OBJECTIVES: The aim of this study was to analyze the incidence, characteristics, and outcome of in-hospital postoperative infections after heart transplantation. METHODS: We conducted an observational, single-center study based on 677 patients who received a heart transplant from 1991 to 2015 and survived the surgical procedure. Demographic, clinical and surgical characteristics of patients were collected, as well as the features of the infectious episodes. In-hospital postoperative infections were identified retrospectively according to the clinical records. Qualitative variables are expressed as a proportion and quantitative variables as mean and standard deviation.

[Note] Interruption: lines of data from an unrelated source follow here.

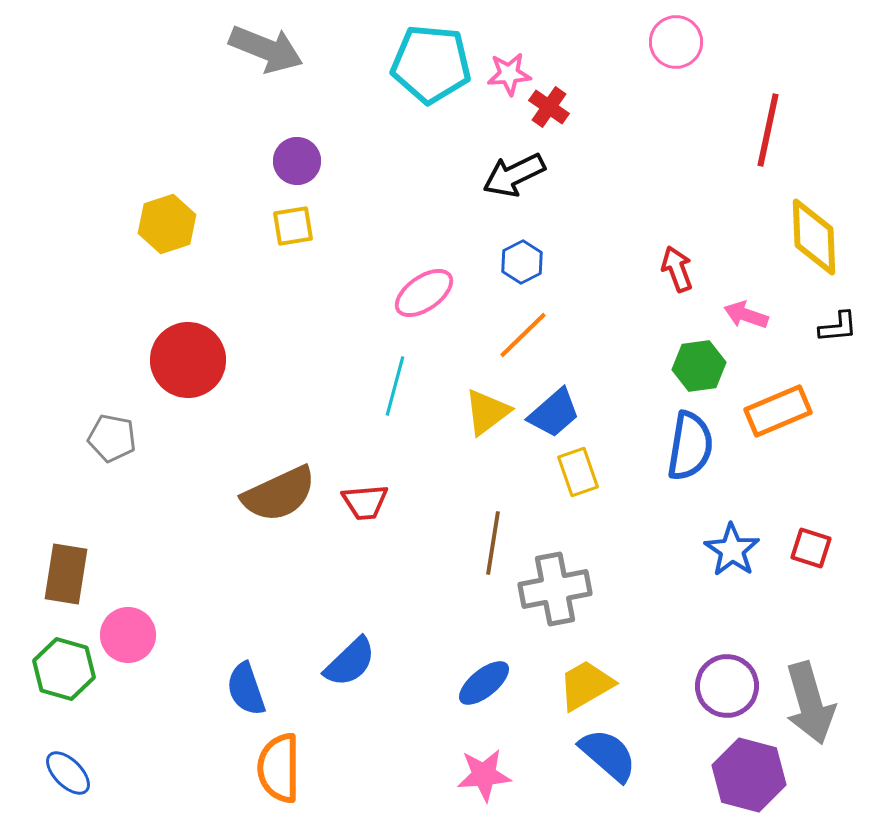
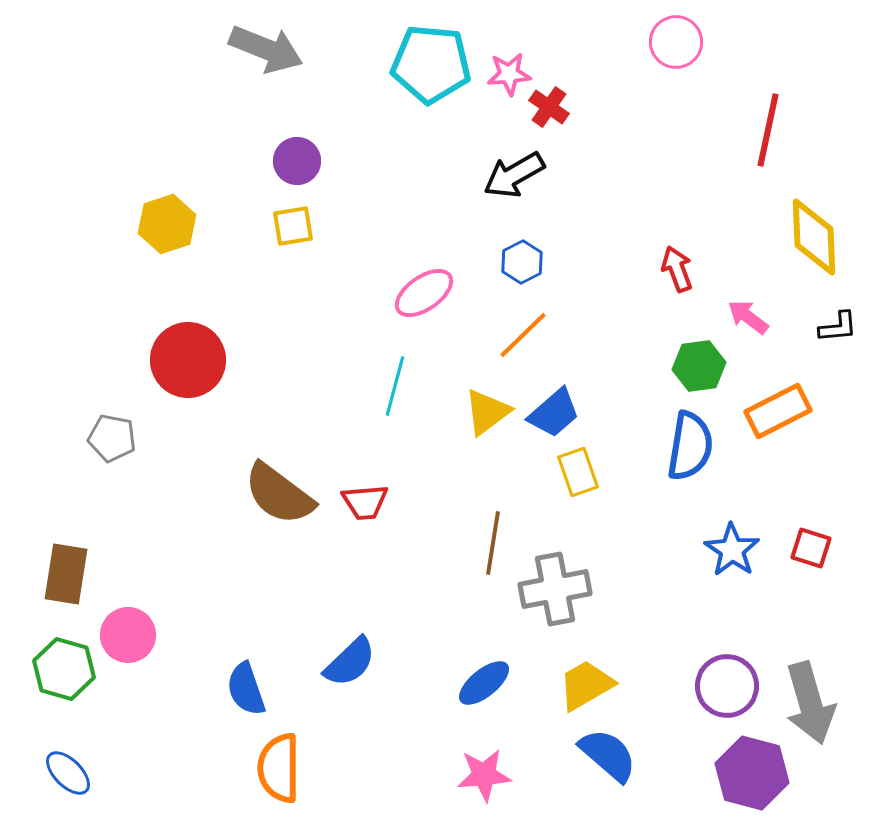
black arrow at (514, 175): rotated 4 degrees counterclockwise
pink arrow at (746, 315): moved 2 px right, 2 px down; rotated 18 degrees clockwise
orange rectangle at (778, 411): rotated 4 degrees counterclockwise
brown semicircle at (279, 494): rotated 62 degrees clockwise
purple hexagon at (749, 775): moved 3 px right, 2 px up
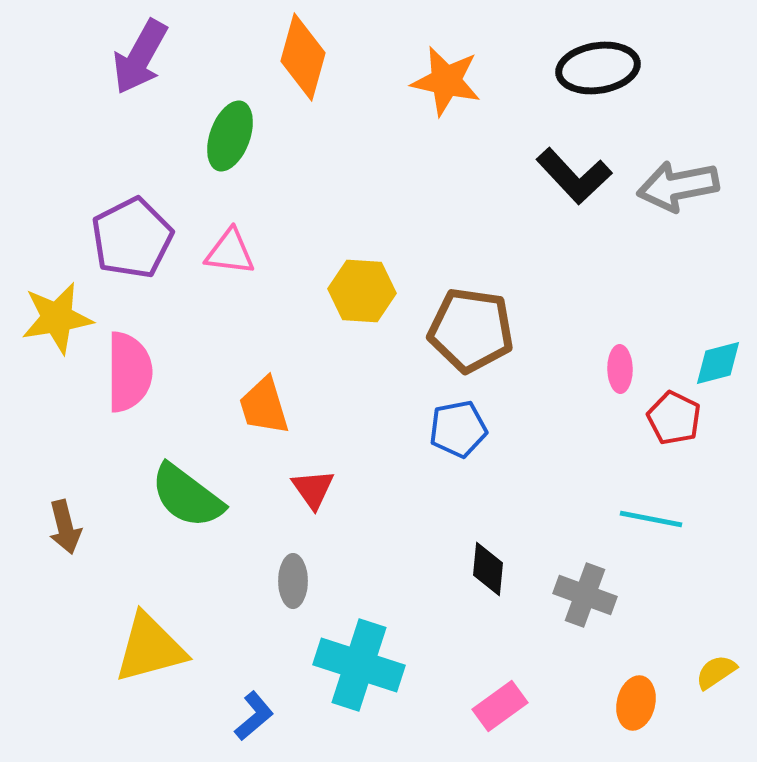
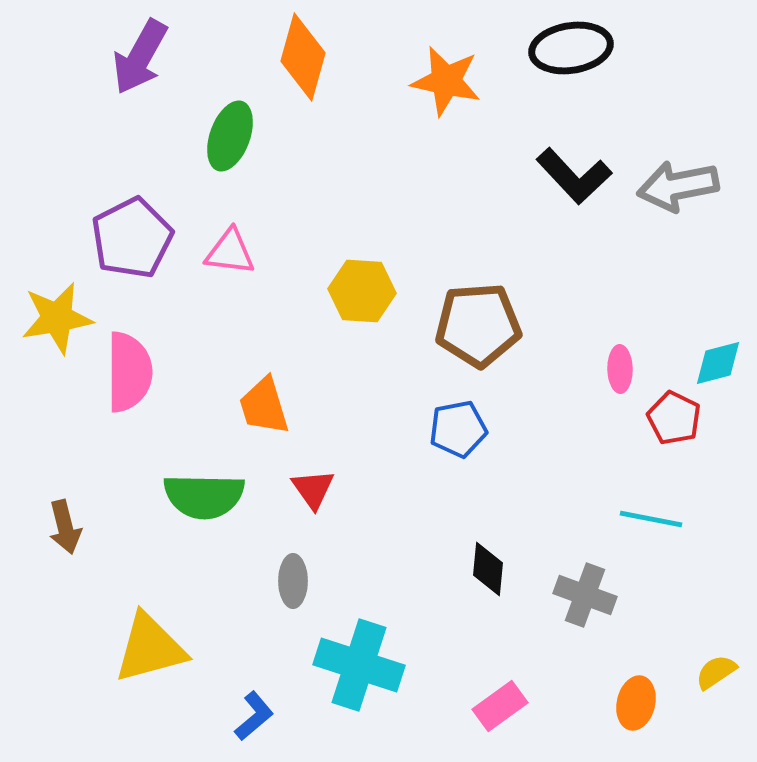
black ellipse: moved 27 px left, 20 px up
brown pentagon: moved 7 px right, 5 px up; rotated 12 degrees counterclockwise
green semicircle: moved 17 px right; rotated 36 degrees counterclockwise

Categorical variables were compared using a chi-square or Fisher’s exact test as appropriate. Quantitative variables were compared using a Student’s t-test. Kaplan Meier plots and Cox´s regression were used to assess the survival probability and the cumulative incidence of in-hospital postoperative infection RESULTS: Two hundred and thirty-nine patients (35.3%) developed 348 episodes of infection (2 episodes per 100 patient-days). The most common sources of infection were respiratory tract (n=115, 33%), urinary tract (n=47, 13.5%), bacteremia (n=43, 12.1%), abdominal (n=33, 9.5%) and surgical site (n=25, 7.2%). Enterobacteriaceae (76, 21.8%), Gram-positive cocci (58, 16.7%) and opportunistic germs (69, 19.8%) were the predominant germs. Ninety-five septic episodes were detected with a mean SOFA Score of 9.5±5.3 points. The overall antimicrobial success rate was 96.3%. Surgical management was required in 13.8% of cases. Higher inhospital mortality was observed among infected patients (15.1% vs 10.3%), but this difference was not statistically significant (p=0.067). The one-year survival and events were not different between groups. CONCLUSIONS: In-hospital infections were frequent in the postoperative period after heart transplant and were associated with a poor short-term outcome. Patients who survived sepsis had a similar one-year morbidity and mortality to patients who did not develop an infection.